My experience with the Talk Up Yout TV Show culminated with producing Season 8, which was a sort of return to the interview style episodes of seasons 1-4. After we cast the season, selecting one young person per issue, I travelled across the country with our videography team to meet them in their communities and record them telling their own stories. The powerful experiences, and ideas we were able to capture were a testament to my growth as a producer, as for the first time, my role was to ensure we had all the shots we needed but I’d been well prepared to do that over the years of working with the Executive Producers and supporting cast members in articulating their stories.
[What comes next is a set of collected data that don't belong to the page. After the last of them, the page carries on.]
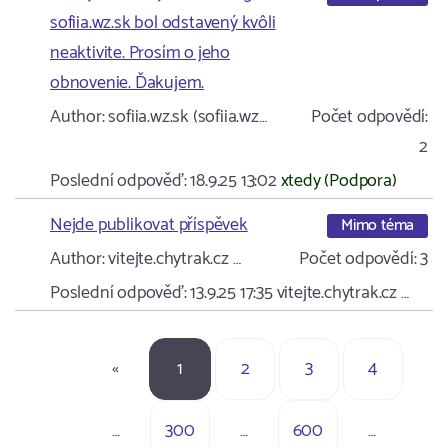
sofiia.wz.sk bol odstavený kvôli
neaktivite. Prosím o jeho
obnovenie. Ďakujem.
Author:
sofiia.wz.sk (sofiia.wz…
Počet odpovědí:
2
Poslední odpověď:
18.9.25 13:02
xtedy (Podpora)
Nejde publikovat příspěvek
Mimo téma
Author:
vitejte.chytrak.cz …
Počet odpovědí:
3
Poslední odpověď:
13.9.25 17:35
vitejte.chytrak.cz …
«
1
2
3
4
…
300
…
600
…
That’s the magic of Talk Up Yout for me. Looking back it was a safe, nurturing environment in which to learn the business of media, pick up incredibly useful, transferable skills, meet new people and expand my network while also doing some good in the world. For every young person I helped to articulate an issue they cared about, I found myself with a deeper understanding of someone else’s reality and that’s priceless. Big thanks to Emprezz and Nadia for investing in me and giving me space to pay it forward.